Drawings of the animations of the Delusion performance Drawing from animation in Delusion performance, 2010. Photo: Publicity

Upon meeting the artist Guto Lacaz at the exhibition I in U – Me in You, by Laurie Anderson, at the Centro Cultural Banco do Brasil (CCBB), in São Paulo, he told me – in front of the work The Neon Arc, that we were looking at his first contact with Laurie – who on the album big science the back cover of the LP had the author playing a violin with the aforementioned bow. In the early 1980s, the American artist's works were the embryos of experimental art, mixing the body, technology and music, putting them in contact with everyday elements. His reflections on technology also remained – turning, for example, a vacuum cleaner into a weapon.
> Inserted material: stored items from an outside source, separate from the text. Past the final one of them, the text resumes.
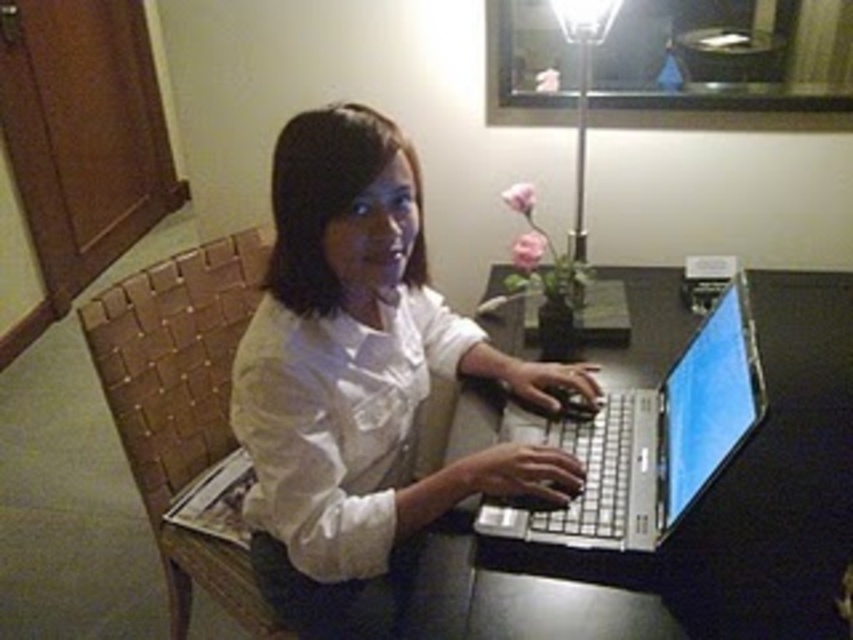
Question: Which point appears closest to the camera in this image?

Choices:
 (A) (581, 84)
 (B) (323, 518)

Answer: (B)

Question: Does white matte shirt at center appear under metallic silver lamp at upper center?

Choices:
 (A) yes
 (B) no

Answer: (A)

Question: Observing the image, what is the correct spatial positioning of white matte shirt at center in reference to metallic silver lamp at upper center?

Choices:
 (A) below
 (B) above

Answer: (A)

Question: Can you confirm if white matte shirt at center is positioned below silver metallic laptop at center?

Choices:
 (A) yes
 (B) no

Answer: (B)

Question: Which point appears closest to the camera in this image?

Choices:
 (A) (306, 550)
 (B) (554, 518)

Answer: (A)

Question: Which object is positioned closest to the metallic silver lamp at upper center?

Choices:
 (A) silver metallic laptop at center
 (B) white matte shirt at center

Answer: (A)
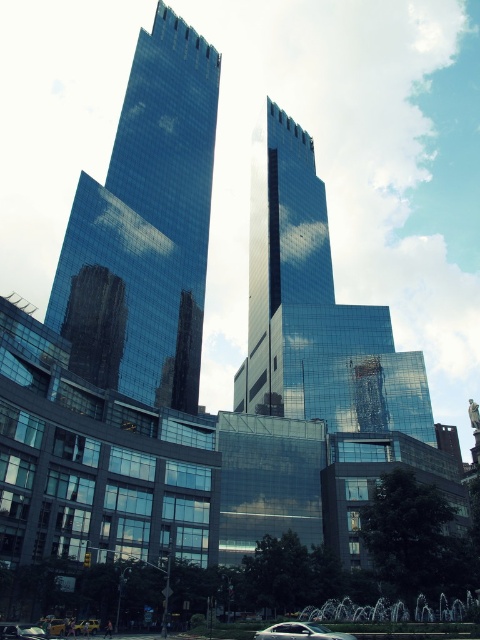
Between glossy glass tower at left and shiny glass skyscraper at center, which one is positioned lower?

Positioned lower is shiny glass skyscraper at center.

Which is behind, point (132, 140) or point (339, 371)?

Positioned behind is point (132, 140).

Locate an element on the screen. The height and width of the screenshot is (640, 480). glossy glass tower at left is located at coordinates (145, 227).

Identify the location of glossy glass tower at left. (145, 227).

Does glossy glass tower at left have a larger size compared to sleek silver sedan at lower center?

Yes, glossy glass tower at left is bigger than sleek silver sedan at lower center.

Is glossy glass tower at left smaller than sleek silver sedan at lower center?

No.

Does point (137, 52) lie behind point (343, 634)?

Yes, it is behind point (343, 634).

Locate an element on the screen. glossy glass tower at left is located at coordinates (145, 227).

Does point (328, 390) lie in front of point (343, 637)?

That is False.

Does shiny glass skyscraper at center have a greater width compared to sleek silver sedan at lower center?

Yes, shiny glass skyscraper at center is wider than sleek silver sedan at lower center.

Identify the location of shiny glass skyscraper at center. The height and width of the screenshot is (640, 480). (313, 308).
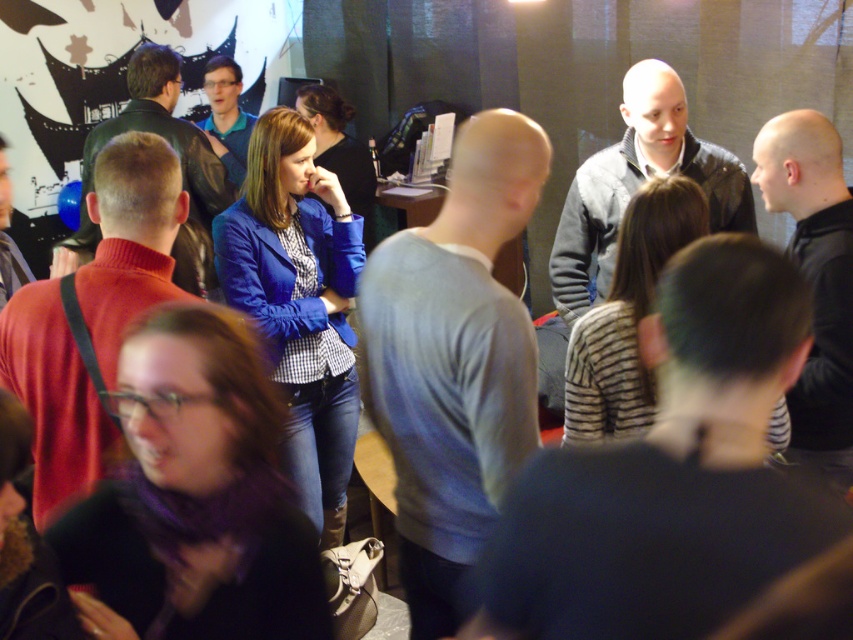
Question: From the image, what is the correct spatial relationship of black leather jacket at right in relation to matte black jacket at upper left?

Choices:
 (A) below
 (B) above

Answer: (A)

Question: Among these objects, which one is farthest from the camera?

Choices:
 (A) matte blue shirt at center
 (B) black leather jacket at right
 (C) gray matte jacket at center

Answer: (A)

Question: Which of the following is the closest to the observer?

Choices:
 (A) (119, 113)
 (B) (525, 582)
 (C) (775, 160)
 (D) (228, 134)

Answer: (B)

Question: Is gray cotton sweater at center bigger than red sweater at left?

Choices:
 (A) no
 (B) yes

Answer: (B)

Question: Estimate the real-world distances between objects in this image. Which object is closer to the black leather jacket at right?

Choices:
 (A) gray cotton sweater at center
 (B) matte blue shirt at center
 (C) dark gray sweater at center
 (D) matte black jacket at upper left

Answer: (A)

Question: Is gray cotton sweater at center positioned at the back of matte black jacket at upper left?

Choices:
 (A) no
 (B) yes

Answer: (A)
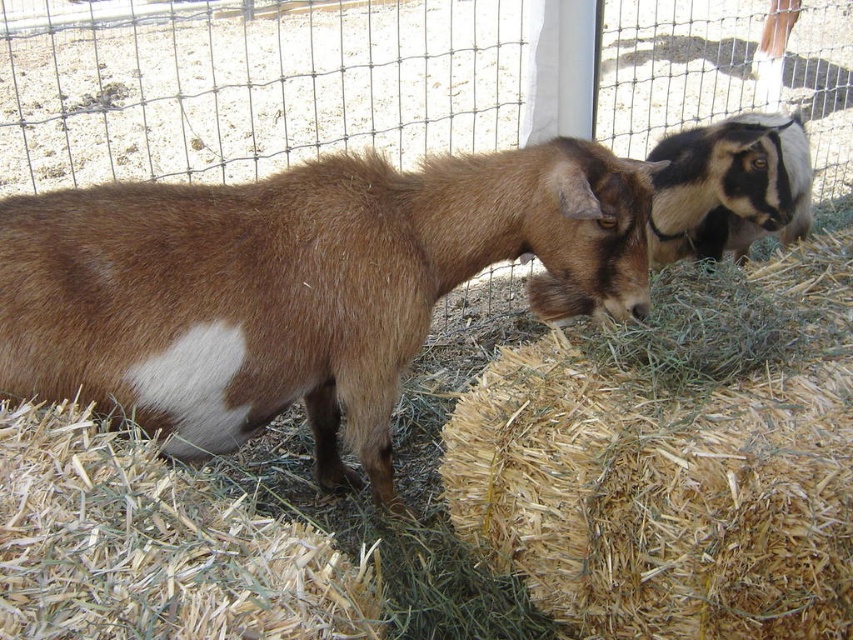
You are standing in front of the enclosure at the farm. There is a point marked at coordinates (292, 285). What animal is located at that point?

The brown fuzzy goat at center is located at point (292, 285).

You are standing in front of the enclosure with two goats. There are two points marked in the image. One is at coordinate point (223, 445) and the other at point (769, 129). Which point is nearer to you?

Point (223, 445) is closer to the camera than point (769, 129).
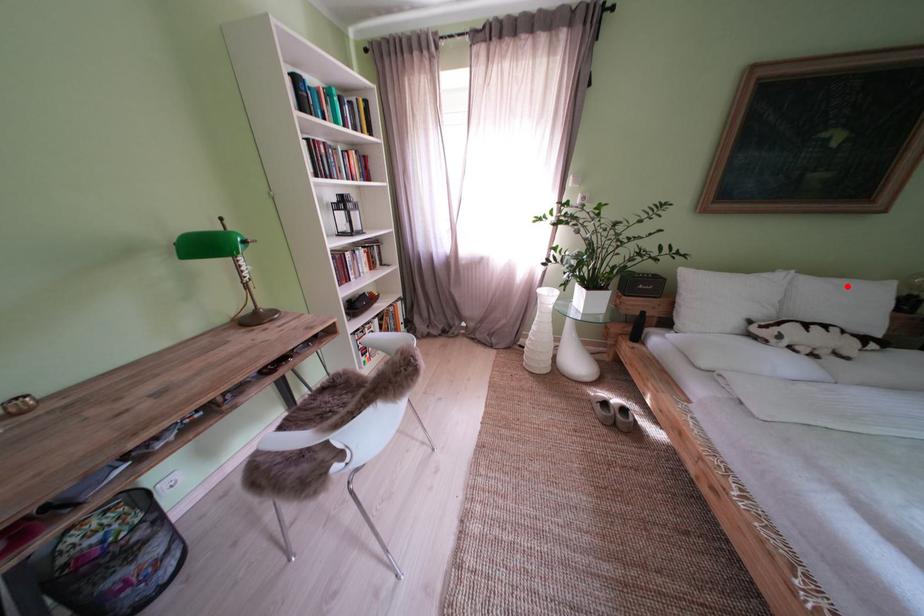
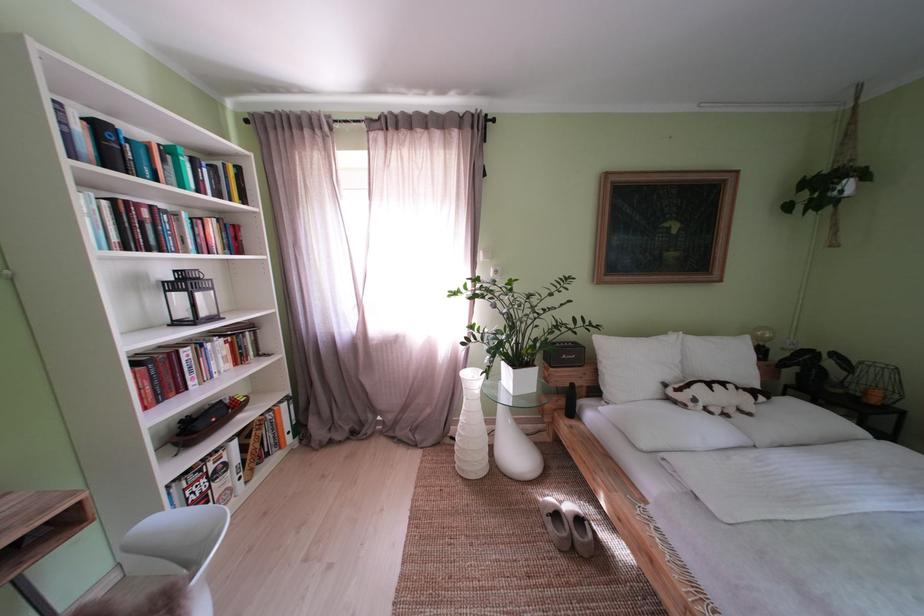
The point at the highlighted location is marked in the first image. Where is the corresponding point in the second image?

(723, 344)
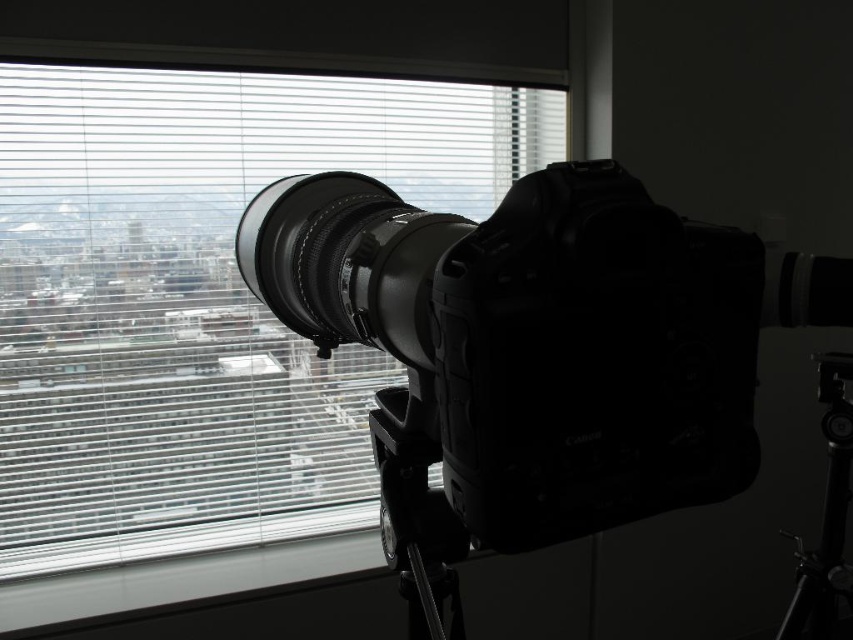
Describe the element at coordinates (200, 298) in the screenshot. I see `white matte blinds at upper center` at that location.

Which is in front, point (12, 499) or point (726, 282)?

Point (726, 282)

Identify the location of white matte blinds at upper center. (200, 298).

Can you confirm if white matte blinds at upper center is smaller than black metal tripod at lower right?

No, white matte blinds at upper center is not smaller than black metal tripod at lower right.

Is point (199, 483) behind point (845, 417)?

Yes, it is behind point (845, 417).

Is point (302, 374) behind point (834, 595)?

That is True.

What are the coordinates of `white matte blinds at upper center` in the screenshot? It's located at (200, 298).

Is black rubber lens at center taller than black metal tripod at lower right?

Incorrect, black rubber lens at center's height is not larger of black metal tripod at lower right's.

Is point (416, 346) more distant than point (850, 381)?

No, it is in front of (850, 381).

Which is in front, point (317, 300) or point (833, 566)?

Point (317, 300) is more forward.

This screenshot has width=853, height=640. Find the location of `black rubber lens at center`. black rubber lens at center is located at coordinates click(346, 260).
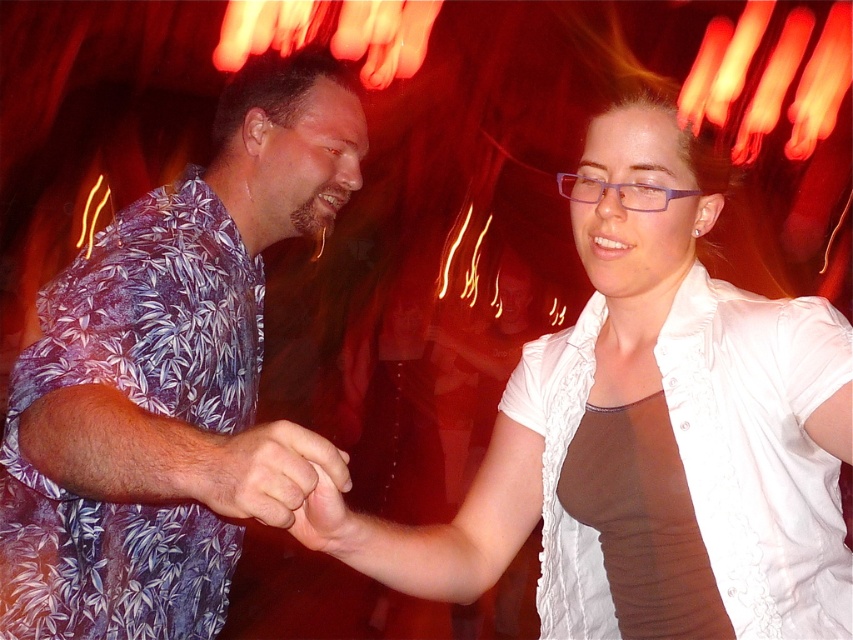
You are a photographer setting up a camera to capture the two individuals in the scene. The camera has a fixed width frame that can only accommodate the width of the wider of the two objects. Which of the two items, the white textured blouse at center or the matte floral shirt at center, should you ensure fits within the frame to guarantee both are fully visible?

The white textured blouse at center might be wider than matte floral shirt at center, so to ensure both are fully visible, the frame should be set to accommodate the width of the white textured blouse at center.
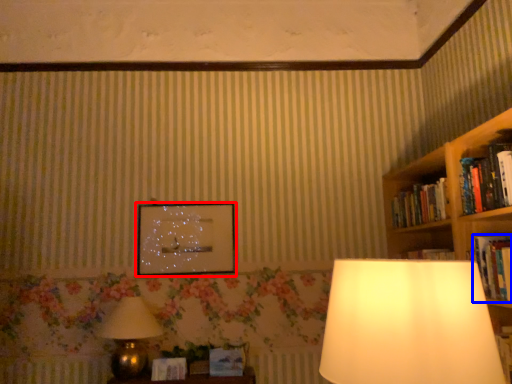
Question: Which of the following is the closest to the observer, picture frame (highlighted by a red box) or book (highlighted by a blue box)?

Choices:
 (A) picture frame
 (B) book

Answer: (B)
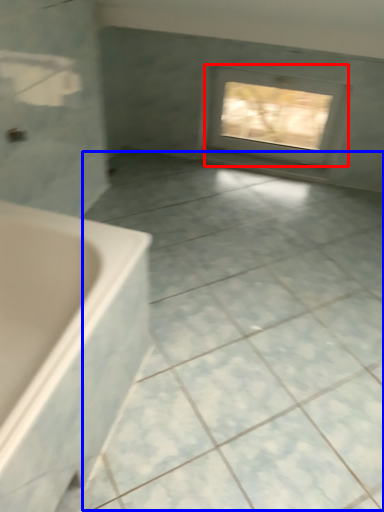
Question: Among these objects, which one is farthest to the camera, window (highlighted by a red box) or ceramic tile (highlighted by a blue box)?

Choices:
 (A) window
 (B) ceramic tile

Answer: (A)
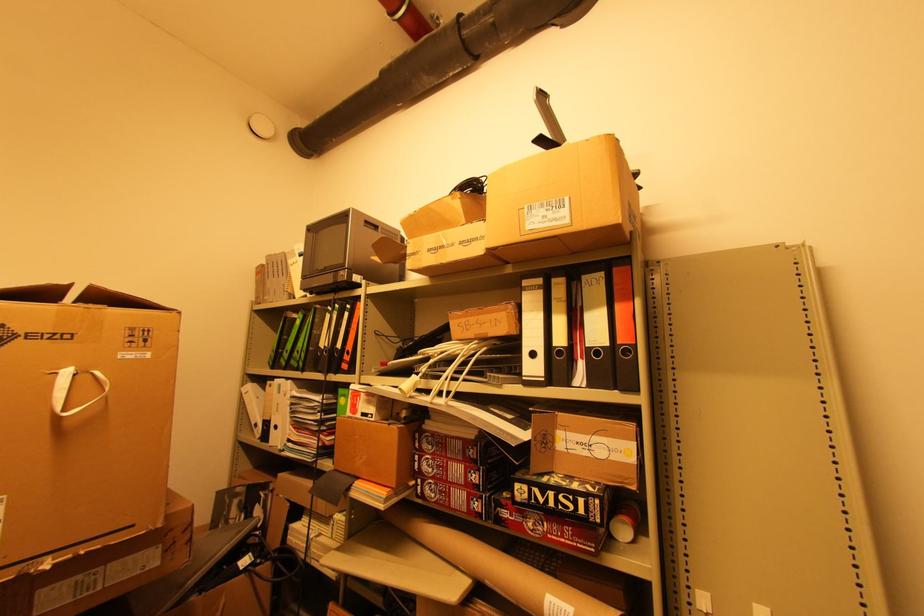
I want to click on white box handle, so click(x=74, y=390).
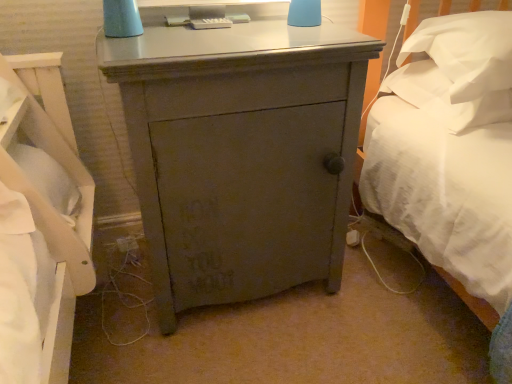
At what (x,y) coordinates should I click in order to perform the action: click on free spot in front of matte gray cabinet at center. Please return your answer as a coordinate pair (x, y). Looking at the image, I should click on (243, 353).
The exhibition took a look at Laurie's production. There are from great videos of their performances to a large wooden table, in the center of the CCBB dome, where, placing a fist on the surface and the other hand in the ear, the sound reverberates through the visitor's bones, and stories are transmitted, having the body itself as the medium of the message. This work was made, according to Laurie, to counteract the noisy environment around the museum.

Marcello Dantas signed the curatorship of the exhibition, continuing his tireless work of expanding art to the entire population. Also responsible for the artistic direction of the Portuguese Language Museum, the most visited in Brazil, Dantas began his career as a videomaker and then expanded his work to all stages of the artistic process. “In my group, Coletivo BijaRi, I take art to the streets, taking it away from the common museum element.” Dantas, however, subverts this museum space, its linearity, to merge elements of pop culture with the erudite and make it a more attractive place. It uses the show's techniques without being spectacular. With the often disaggregating mark of our time, technology, it succeeds in inverting its logic and bringing creation closer to people's daily lives.

The common criticism of Dantas' work is the superficialization, caused by the impact of technologies, which leaves reflection aside. It would be what the theorist Marshall McLuhan would call a “hot medium” – a high concentration of information and sensorial experiences, which would have a great impact, but little interaction with the work. Dantas manages to cool, with the reassuring elements of art, this heat of technology. He heats, reheats, stirs and at the end he gets the taste of homemade food prepared in old clay pots, but with fresh spices. Everyone is delighted and tries to guess each ingredient that made up the dish.

The curatorship and artistic production can often leave the creator Marcello forgotten. But he is an artistic educator, he makes a dialogue between art and everyday life, and makes it accessible to everyone. Today people discuss the law, the decisions of the Superior Federal Court (STF) are debated and the old cliché that laws should only be analyzed by judges, lawyers and “doctors” has fallen. This movement is also happening in art, making it as present as the average with bread on the plate in the bakery.